Mais, jusqu’au soir de sa vie, George Sand resta cette femme ardente, vigoureuse, inlassable, à qui l’exercice fut nécessaire et le mouvement indispensable. Ouvrez au hasard la correspondance, l’Histoire de sa vie, les Lettres d’un voyageur, partout même effervescence physique, même besoin de sensations violentes, d’espace et de plein air.

« J’arrivai à Oliero vers les quatre heures, après avoir fait seize milles à pied en dix heures… ».

« Après avoir quitté Alfred (de Musset) que j’ai conduit jusqu’à Vicence, j’ai fait une petite excursion dans les Alpes… J’ai reconnu que ce genre de fatigue m’était fort bon, physiquement et moralement… Je puis aller loin ainsi, en dépensant cinq francs par jour, et en faisant huit ou dix lieues… ».

« J’ai été avec Solange jusqu’au Marborée, l’extrême frontière de France. La neige et le brouillard, la pluie et les torrents ne nous ont laissé voir qu’à demi le but de notre voyage. Nous avons fait ce jour-là quinze lieues à cheval. »

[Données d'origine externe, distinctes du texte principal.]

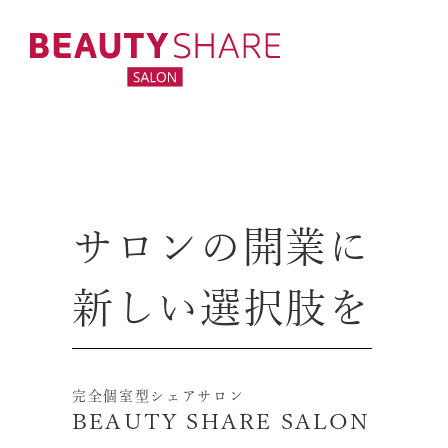
サロンの開業に
新しい選択肢を
完全個室型シェアサロン
BEAUTY SHARE SALON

Élevée aux champs, enfant solitaire et indépendante, elle garda toujours le goût des grandes chevauchées et des marches interminables. C’est une campagnarde, solidement bâtie et bien résistante. Ses sympathies vont vers les forts. Elle admire les exploits des hommes et les égale. Elle a des jouissances d’homme, d’homme bien musclé, vaillant, énergique, qui s’exalte à la flamme de sa jeunesse et se grise de sa propre vigueur.